Unfortunately, the Franciscan missionary friars in the state of Kerala on the southwestern coast of India know this all too well. The water cycle there has only two seasons, monsoon and drought. 

This year the monsoon season came with weeks of torrential rains that caused severe flooding. The flood waters washed animal waste and other pollutants into village wells, making the water undrinkable. 

The monsoon season is over now, and the drought season is in full swing. Thousands of villagers do not have access to clean water. 

Father Davis Kalookaran, OFM serves the poor villages in this region, and he estimates that about 25,000 people in his district need a clean water source. 

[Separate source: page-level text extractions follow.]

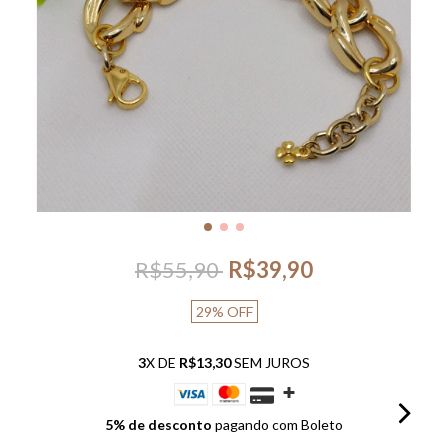
R$55,90
R$39,90
29
%
OFF
3
X DE
R$13,30
SEM JUROS
5% de desconto
pagando com Boleto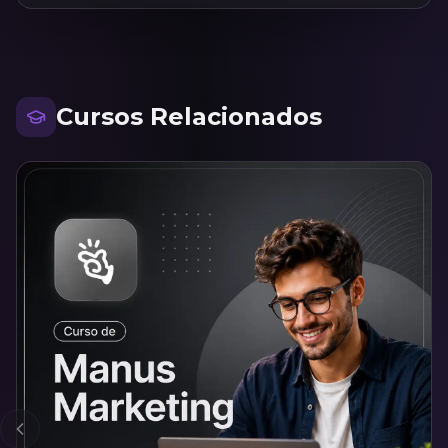
Cursos Relacionados
Anterior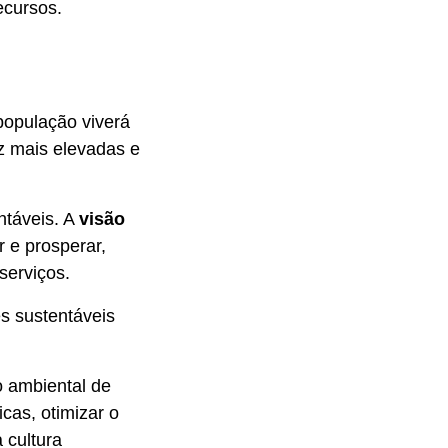
ecursos.
população viverá
z mais elevadas e
ntáveis. A
visão
 e prosperar,
serviços.
s sustentáveis
o ambiental de
cas, otimizar o
 cultura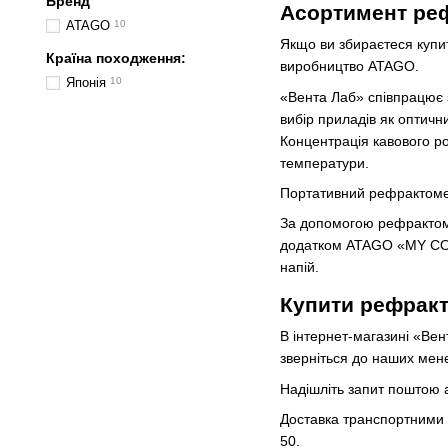
Бренд
Асортимент реф
ATAGO
10
Якщо ви збираєтеся купи
Країна походження:
виробництво ATAGO.
Японія
10
«Вента Лаб» співпрацює 
вибір приладів як оптичн
Концентрація кавового ро
температури.
Портативний рефрактометр
За допомогою рефрактомет
додатком ATAGO «MY COFF
напій.
Купити рефракт
В інтернет-магазині «Ве
зверніться до наших ме
Надішліть запит поштою а
Доставка транспортними ко
50.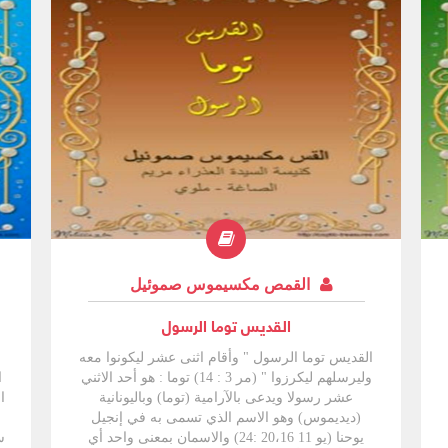
القمص مكسيموس صموئيل
القديس توما الرسول
القديس توما الرسول " وأقام اثنى عشر ليكونوا معه
وليرسلهم ليكرزوا " (مر 3 : 14) توما : هو أحد الاثني
ا
عشر رسولا ويدعى بالآرامية (توما) وباليونانية
ا
(ديديموس) وهو الاسم الذي تسمى به في إنجيل
يوحنا (يو 11 20،16 :24) والاسمان بمعنى واحد أي
س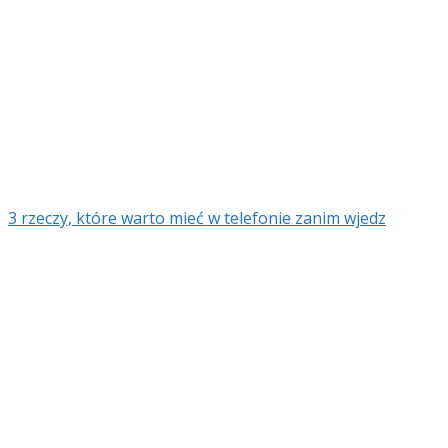
3 rzeczy, które warto mieć w telefonie zanim wjedz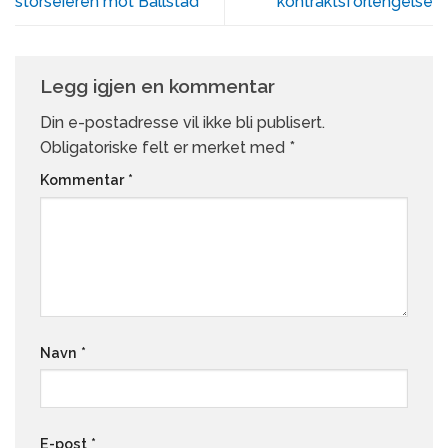
storseieren mot Ballstad
kontraktsforlengelse
Legg igjen en kommentar
Din e-postadresse vil ikke bli publisert.
Obligatoriske felt er merket med
*
Kommentar
*
Navn
*
E-post
*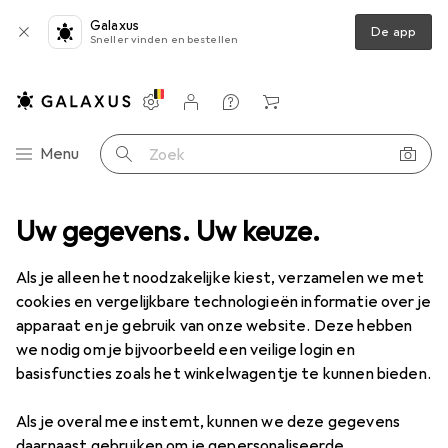
Galaxus
De app
Sneller vinden en bestellen
Instellingen
Klantenaccount
Produktvergelijking
Verlanglijstje
Winkelmandje
Categorie navigatie
Menu
Zoek op
s
Uw gegevens. Uw keuze.
Meetinstrument
Meter
Jbo Schroefdraadpluggenmeter
Als je alleen het noodzakelijke kiest, verzamelen we met
cookies en vergelijkbare technologieën informatie over je
8 afbeeldingen
apparaat en je gebruik van onze website. Deze hebben
we nodig om je bijvoorbeeld een veilige login en
EUR
73,25
basisfuncties zoals het winkelwagentje te kunnen bieden.
Jbo
Schroefdraadpluggenmeter
Als je overal mee instemt, kunnen we deze gegevens
Prijs in EUR inclusief BTW
daarnaast gebruiken om je gepersonaliseerde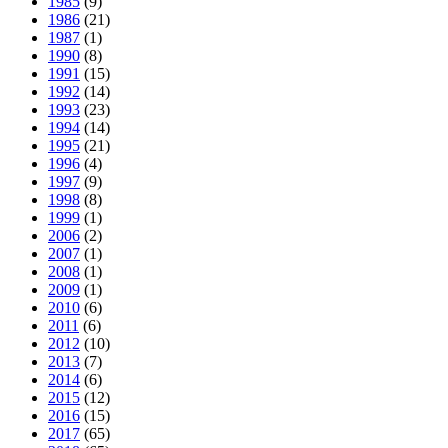
1985
(9)
1986
(21)
1987
(1)
1990
(8)
1991
(15)
1992
(14)
1993
(23)
1994
(14)
1995
(21)
1996
(4)
1997
(9)
1998
(8)
1999
(1)
2006
(2)
2007
(1)
2008
(1)
2009
(1)
2010
(6)
2011
(6)
2012
(10)
2013
(7)
2014
(6)
2015
(12)
2016
(15)
2017
(65)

But Fr. Davis and his Franciscan community are working on solutions to this tragedy! The missionary friars have obtained high-volume water pumps, generators, piping and chemicals for water purification. They rented jeeps to transport the equipment and skilled volunteer labor from village to village. 

Working with volunteers from the Catholic parish of Amblavayil, they pump the water out of a contaminated village well, clean it as best they can and pump in fresher water. They then treat the well with chemicals to purify the water. 

The clean water provided by the cleansed well greatly improves the health of the villagers and saves lives. So far, they have cleaned about forty village wells, but there are so many more contaminated wells in the area! As you can imagine, cleansing and refilling each well is an expensive endeavor. 

This ongoing project is funded by the local Franciscan missions, but Fr. Davis and the other friars have limited resources. With your help, they could clean more contaminated wells and save more lives. So, Fr. Davis reached out to us for help. 

Franciscan missionaries are also actively providing fresh, clean water to the war refugees in Syria, to the poor in Peru, to orphanages in India and Africa and other Franciscan missions! 

Will you please give a generous gift, so we can bring lifesaving water to poor children and families in the missions? Water is a precious gift that YOU have the power to provide! 

These families rely on missionaries like Fr. Davis and other Franciscans, and we are relying on you. Like gold, the price of water can be very costly, but with your help, people in the missions can have clean, safe water. The lives you save are priceless. 

May our loving God bless you and reward you for hearing the cry of the poor and answering with love and generosity.